§ **PROBLEM TO SOLVE**
What lines of the data below hold "rounded"? Show them.

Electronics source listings
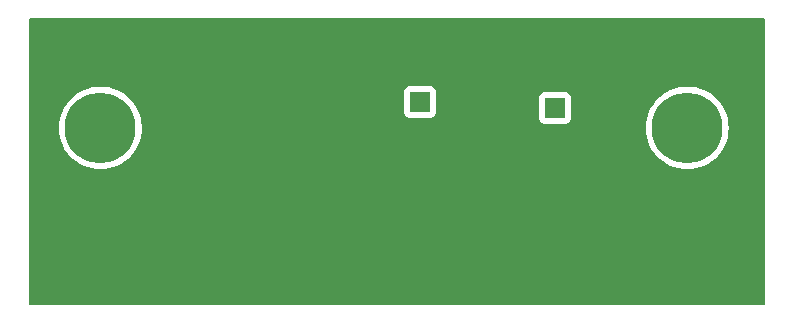
<source format=gbl>
%TF.GenerationSoftware,KiCad,Pcbnew,7.0.1*%
%TF.CreationDate,2023-08-29T01:03:56-07:00*%
%TF.ProjectId,Current Sense Standalone,43757272-656e-4742-9053-656e73652053,rev?*%
%TF.SameCoordinates,Original*%
%TF.FileFunction,Copper,L2,Bot*%
%TF.FilePolarity,Positive*%
%FSLAX46Y46*%
G04 Gerber Fmt 4.6, Leading zero omitted, Abs format (unit mm)*
G04 Created by KiCad (PCBNEW 7.0.1) date 2023-08-29 01:03:56*
%MOMM*%
%LPD*%
G01*
G04 APERTURE LIST*
G04 Aperture macros list*
%AMRoundRect*
0 Rectangle with rounded corners*
0 $1 Rounding radius*
0 $2 $3 $4 $5 $6 $7 $8 $9 X,Y pos of 4 corners*
0 Add a 4 corners polygon primitive as box body*
4,1,4,$2,$3,$4,$5,$6,$7,$8,$9,$2,$3,0*
0 Add four circle primitives for the rounded corners*
1,1,$1+$1,$2,$3*
1,1,$1+$1,$4,$5*
1,1,$1+$1,$6,$7*
1,1,$1+$1,$8,$9*
0 Add four rect primitives between the rounded corners*
20,1,$1+$1,$2,$3,$4,$5,0*
20,1,$1+$1,$4,$5,$6,$7,0*
20,1,$1+$1,$6,$7,$8,$9,0*
20,1,$1+$1,$8,$9,$2,$3,0*%
G04 Aperture macros list end*
%TA.AperFunction,ComponentPad*%
%ADD10RoundRect,1.500000X1.500000X-1.500000X1.500000X1.500000X-1.500000X1.500000X-1.500000X-1.500000X0*%
%TD*%
%TA.AperFunction,ComponentPad*%
%ADD11C,6.000000*%
%TD*%
%TA.AperFunction,ComponentPad*%
%ADD12R,1.700000X1.700000*%
%TD*%
%TA.AperFunction,ComponentPad*%
%ADD13O,1.700000X1.700000*%
%TD*%
G04 APERTURE END LIST*
D10*
X68344045Y-29210000D03*
D11*
X68344045Y-22010000D03*
D12*
X45720000Y-19812000D03*
D13*
X48260000Y-19812000D03*
D10*
X18650936Y-29210000D03*
D11*
X18650936Y-22010000D03*
D12*
X57150000Y-20320000D03*
D13*
X59690000Y-20320000D03*
%TA.AperFunction,Conductor*%
G36*
X74867500Y-12717113D02*
G01*
X74912887Y-12762500D01*
X74929500Y-12824500D01*
X74929500Y-36901978D01*
X74912887Y-36963978D01*
X74867500Y-37009365D01*
X74805500Y-37025978D01*
X12730653Y-37025978D01*
X12668653Y-37009365D01*
X12623266Y-36963978D01*
X12606653Y-36901978D01*
X12606653Y-22010000D01*
X15145632Y-22010000D01*
X15164833Y-22376406D01*
X15222229Y-22738788D01*
X15317194Y-23093200D01*
X15448680Y-23435735D01*
X15615256Y-23762656D01*
X15815082Y-24070363D01*
X15930536Y-24212936D01*
X16045987Y-24355506D01*
X16305430Y-24614949D01*
X16495523Y-24768883D01*
X16590572Y-24845853D01*
X16898279Y-25045679D01*
X16898284Y-25045682D01*
X17225200Y-25212255D01*
X17567737Y-25343742D01*
X17922142Y-25438705D01*
X17922145Y-25438705D01*
X17922147Y-25438706D01*
X18284529Y-25496102D01*
X18334309Y-25498710D01*
X18650936Y-25515304D01*
X18982581Y-25497923D01*
X19017342Y-25496102D01*
X19379724Y-25438706D01*
X19379724Y-25438705D01*
X19379730Y-25438705D01*
X19734135Y-25343742D01*
X20076672Y-25212255D01*
X20403588Y-25045682D01*
X20711302Y-24845851D01*
X20996442Y-24614949D01*
X21255885Y-24355506D01*
X21486787Y-24070366D01*
X21686618Y-23762652D01*
X21853191Y-23435736D01*
X21984678Y-23093199D01*
X22079641Y-22738794D01*
X22137038Y-22376404D01*
X22156240Y-22010000D01*
X64838741Y-22010000D01*
X64857942Y-22376406D01*
X64915338Y-22738788D01*
X65010303Y-23093200D01*
X65141789Y-23435735D01*
X65308365Y-23762656D01*
X65508191Y-24070363D01*
X65623645Y-24212936D01*
X65739096Y-24355506D01*
X65998539Y-24614949D01*
X66188632Y-24768883D01*
X66283681Y-24845853D01*
X66591388Y-25045679D01*
X66591393Y-25045682D01*
X66918309Y-25212255D01*
X67260846Y-25343742D01*
X67615251Y-25438705D01*
X67615254Y-25438705D01*
X67615256Y-25438706D01*
X67977638Y-25496102D01*
X68029779Y-25498834D01*
X68344045Y-25515304D01*
X68677264Y-25497841D01*
X68710451Y-25496102D01*
X69072833Y-25438706D01*
X69072833Y-25438705D01*
X69072839Y-25438705D01*
X69427244Y-25343742D01*
X69769781Y-25212255D01*
X70096697Y-25045682D01*
X70404411Y-24845851D01*
X70689551Y-24614949D01*
X70948994Y-24355506D01*
X71179896Y-24070366D01*
X71379727Y-23762652D01*
X71546300Y-23435736D01*
X71677787Y-23093199D01*
X71772750Y-22738794D01*
X71830147Y-22376404D01*
X71849349Y-22010000D01*
X71830147Y-21643596D01*
X71825427Y-21613796D01*
X71772751Y-21281211D01*
X71772750Y-21281206D01*
X71677787Y-20926801D01*
X71546300Y-20584264D01*
X71379727Y-20257348D01*
X71379724Y-20257343D01*
X71179898Y-19949636D01*
X71102928Y-19854587D01*
X70948994Y-19664494D01*
X70689551Y-19405051D01*
X70470503Y-19227669D01*
X70404408Y-19174146D01*
X70096701Y-18974320D01*
X69769780Y-18807744D01*
X69427245Y-18676258D01*
X69072833Y-18581293D01*
X68710451Y-18523897D01*
X68360637Y-18505565D01*
X68344045Y-18504696D01*
X68344044Y-18504696D01*
X67977638Y-18523897D01*
X67615256Y-18581293D01*
X67260844Y-18676258D01*
X66918309Y-18807744D01*
X66591388Y-18974320D01*
X66283681Y-19174146D01*
X65998535Y-19405054D01*
X65739099Y-19664490D01*
X65508191Y-19949636D01*
X65308365Y-20257343D01*
X65141789Y-20584264D01*
X65010303Y-20926799D01*
X64915338Y-21281211D01*
X64857942Y-21643593D01*
X64838741Y-22010000D01*
X22156240Y-22010000D01*
X22137038Y-21643596D01*
X22132318Y-21613796D01*
X22079642Y-21281211D01*
X22079641Y-21281206D01*
X22062670Y-21217869D01*
X55799500Y-21217869D01*
X55805909Y-21277484D01*
X55807299Y-21281211D01*
X55856204Y-21412331D01*
X55942454Y-21527546D01*
X56057669Y-21613796D01*
X56192517Y-21664091D01*
X56252127Y-21670500D01*
X58047872Y-21670499D01*
X58107483Y-21664091D01*
X58242331Y-21613796D01*
X58357546Y-21527546D01*
X58443796Y-21412331D01*
X58494091Y-21277483D01*
X58500500Y-21217873D01*
X58500499Y-19422128D01*
X58494091Y-19362517D01*
X58443796Y-19227669D01*
X58357546Y-19112454D01*
X58242331Y-19026204D01*
X58107483Y-18975909D01*
X58047873Y-18969500D01*
X58047869Y-18969500D01*
X56252130Y-18969500D01*
X56192515Y-18975909D01*
X56057669Y-19026204D01*
X55942454Y-19112454D01*
X55856204Y-19227668D01*
X55805909Y-19362516D01*
X55799500Y-19422130D01*
X55799500Y-21217869D01*
X22062670Y-21217869D01*
X21984678Y-20926801D01*
X21901406Y-20709869D01*
X44369500Y-20709869D01*
X44375909Y-20769483D01*
X44426204Y-20904331D01*
X44512454Y-21019546D01*
X44627669Y-21105796D01*
X44762517Y-21156091D01*
X44822127Y-21162500D01*
X46617872Y-21162499D01*
X46677483Y-21156091D01*
X46812331Y-21105796D01*
X46927546Y-21019546D01*
X47013796Y-20904331D01*
X47064091Y-20769483D01*
X47070500Y-20709873D01*
X47070499Y-18914128D01*
X47064091Y-18854517D01*
X47013796Y-18719669D01*
X46927546Y-18604454D01*
X46812331Y-18518204D01*
X46677483Y-18467909D01*
X46617873Y-18461500D01*
X46617869Y-18461500D01*
X44822130Y-18461500D01*
X44762515Y-18467909D01*
X44627669Y-18518204D01*
X44512454Y-18604454D01*
X44426204Y-18719668D01*
X44375909Y-18854516D01*
X44369500Y-18914130D01*
X44369500Y-20709869D01*
X21901406Y-20709869D01*
X21853191Y-20584264D01*
X21686618Y-20257348D01*
X21686615Y-20257343D01*
X21486789Y-19949636D01*
X21409819Y-19854587D01*
X21255885Y-19664494D01*
X20996442Y-19405051D01*
X20777394Y-19227669D01*
X20711299Y-19174146D01*
X20403592Y-18974320D01*
X20076671Y-18807744D01*
X19734136Y-18676258D01*
X19379724Y-18581293D01*
X19017342Y-18523897D01*
X18667528Y-18505565D01*
X18650936Y-18504696D01*
X18650935Y-18504696D01*
X18284529Y-18523897D01*
X17922147Y-18581293D01*
X17567735Y-18676258D01*
X17225200Y-18807744D01*
X16898279Y-18974320D01*
X16590572Y-19174146D01*
X16305426Y-19405054D01*
X16045990Y-19664490D01*
X15815082Y-19949636D01*
X15615256Y-20257343D01*
X15448680Y-20584264D01*
X15317194Y-20926799D01*
X15222229Y-21281211D01*
X15164833Y-21643593D01*
X15145632Y-22010000D01*
X12606653Y-22010000D01*
X12606653Y-12824500D01*
X12623266Y-12762500D01*
X12668653Y-12717113D01*
X12730653Y-12700500D01*
X74805500Y-12700500D01*
X74867500Y-12717113D01*
G37*
%TD.AperFunction*%
M02*

</source>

§ **TASK ANSWER**
0 Rectangle with rounded corners*
0 Add four circle primitives for the rounded corners*
0 Add four rect primitives between the rounded corners*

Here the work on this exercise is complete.